UPDATE: Exchange board chairman J.R Damron said Monday that New Mexico will focus on having a state-run insurance exchange ready for small businesses this fall and will use a federally operated exchange to offer insurance coverage to individuals for the next year.
He said a "hybrid" approach to the exchange was necessary because the state didn't have enough time to implement its own computer system to serve individuals by a looming federal deadline.
New Mexicans will be able to purchase insurance through a portal that combines state and federal access to plans in a hybrid healthcare insurance exchange. Members of the exchange board took steps to get the program up and running by this fall.

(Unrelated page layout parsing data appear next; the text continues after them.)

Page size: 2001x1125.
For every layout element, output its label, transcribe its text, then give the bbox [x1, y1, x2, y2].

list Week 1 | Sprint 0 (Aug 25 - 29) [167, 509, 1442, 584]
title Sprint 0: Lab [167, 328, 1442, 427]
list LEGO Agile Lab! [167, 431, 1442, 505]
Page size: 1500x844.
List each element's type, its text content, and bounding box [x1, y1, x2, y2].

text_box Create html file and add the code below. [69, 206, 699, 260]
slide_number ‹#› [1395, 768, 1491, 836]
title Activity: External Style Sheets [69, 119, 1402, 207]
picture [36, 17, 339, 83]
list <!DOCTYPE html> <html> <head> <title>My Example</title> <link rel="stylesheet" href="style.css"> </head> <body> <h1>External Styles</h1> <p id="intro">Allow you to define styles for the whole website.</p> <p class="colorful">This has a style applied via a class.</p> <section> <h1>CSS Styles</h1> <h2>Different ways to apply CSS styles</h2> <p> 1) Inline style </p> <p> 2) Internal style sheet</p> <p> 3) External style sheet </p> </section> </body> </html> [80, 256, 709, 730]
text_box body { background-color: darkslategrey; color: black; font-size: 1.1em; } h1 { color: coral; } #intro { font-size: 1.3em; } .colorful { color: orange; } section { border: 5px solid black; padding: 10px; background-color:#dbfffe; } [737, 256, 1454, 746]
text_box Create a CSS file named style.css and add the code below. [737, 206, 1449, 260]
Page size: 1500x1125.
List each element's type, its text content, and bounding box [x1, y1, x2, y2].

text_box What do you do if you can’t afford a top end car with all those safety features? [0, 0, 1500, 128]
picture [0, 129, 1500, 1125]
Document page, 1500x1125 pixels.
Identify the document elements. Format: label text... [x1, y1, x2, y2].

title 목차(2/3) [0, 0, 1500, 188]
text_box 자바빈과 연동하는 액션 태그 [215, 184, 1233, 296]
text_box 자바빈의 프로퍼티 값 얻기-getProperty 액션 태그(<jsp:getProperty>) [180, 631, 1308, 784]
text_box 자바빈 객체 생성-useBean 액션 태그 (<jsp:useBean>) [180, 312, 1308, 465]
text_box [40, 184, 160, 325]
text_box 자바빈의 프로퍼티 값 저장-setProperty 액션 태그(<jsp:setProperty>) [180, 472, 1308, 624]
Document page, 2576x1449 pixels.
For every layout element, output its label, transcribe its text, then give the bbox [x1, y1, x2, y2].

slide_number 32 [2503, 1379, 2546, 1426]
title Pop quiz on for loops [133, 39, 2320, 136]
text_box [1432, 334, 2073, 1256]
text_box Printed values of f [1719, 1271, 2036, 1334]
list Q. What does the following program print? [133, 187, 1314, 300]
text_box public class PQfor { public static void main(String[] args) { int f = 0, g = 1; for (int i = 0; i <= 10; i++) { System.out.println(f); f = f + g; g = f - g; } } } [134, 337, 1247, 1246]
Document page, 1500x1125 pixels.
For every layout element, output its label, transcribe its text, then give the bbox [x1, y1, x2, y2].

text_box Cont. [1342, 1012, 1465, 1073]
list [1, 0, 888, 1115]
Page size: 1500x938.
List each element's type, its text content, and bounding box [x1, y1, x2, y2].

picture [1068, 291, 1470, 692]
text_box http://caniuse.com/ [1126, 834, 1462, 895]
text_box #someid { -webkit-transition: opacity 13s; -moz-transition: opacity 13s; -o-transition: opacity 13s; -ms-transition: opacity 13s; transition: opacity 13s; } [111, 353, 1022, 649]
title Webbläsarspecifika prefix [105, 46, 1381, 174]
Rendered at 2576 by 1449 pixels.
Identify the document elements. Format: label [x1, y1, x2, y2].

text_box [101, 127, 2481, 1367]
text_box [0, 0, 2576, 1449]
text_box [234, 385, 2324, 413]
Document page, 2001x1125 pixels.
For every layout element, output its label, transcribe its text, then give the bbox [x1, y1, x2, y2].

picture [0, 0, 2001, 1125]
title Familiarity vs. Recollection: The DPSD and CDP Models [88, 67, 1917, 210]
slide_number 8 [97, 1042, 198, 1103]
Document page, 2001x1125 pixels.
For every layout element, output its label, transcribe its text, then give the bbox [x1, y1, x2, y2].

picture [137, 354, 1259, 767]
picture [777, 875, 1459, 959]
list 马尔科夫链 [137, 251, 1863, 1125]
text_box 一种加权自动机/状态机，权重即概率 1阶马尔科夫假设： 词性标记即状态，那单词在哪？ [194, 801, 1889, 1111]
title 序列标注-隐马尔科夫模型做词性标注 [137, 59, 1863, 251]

The 13-member board chose a hybrid approach to set up the health insurance exchange by the October deadline five months from now, and awarded a nearly $40-million dollar contract to the IT company GetInsured. The company will build the website customers will use to select their plans on the exchange. The state also has a $6-million grant from the federal government to conduct public outreach.
Barbara Webber, head of Health Action New Mexico, says this effort is paramount. “And what I’d like to urge you to consider is that consumers can be partners in all of this; even the consumers who are out in remote communities. If we engage them as part of this process," Webber added, "that they can be a force for managing all the different glitches and transitions and come up with some very important information that will make this a stronger process.”
The Health Insurance Exchange board also named Mike Nunez as chief executive officer – Nunez previously served as director of the Health Insurance Alliance – an organization established 14 years ago to provide small businesses with insurance plans. Although several of the Insurance Exchange board members are insurance providers, the board is required to follow strong conflict of interest policies.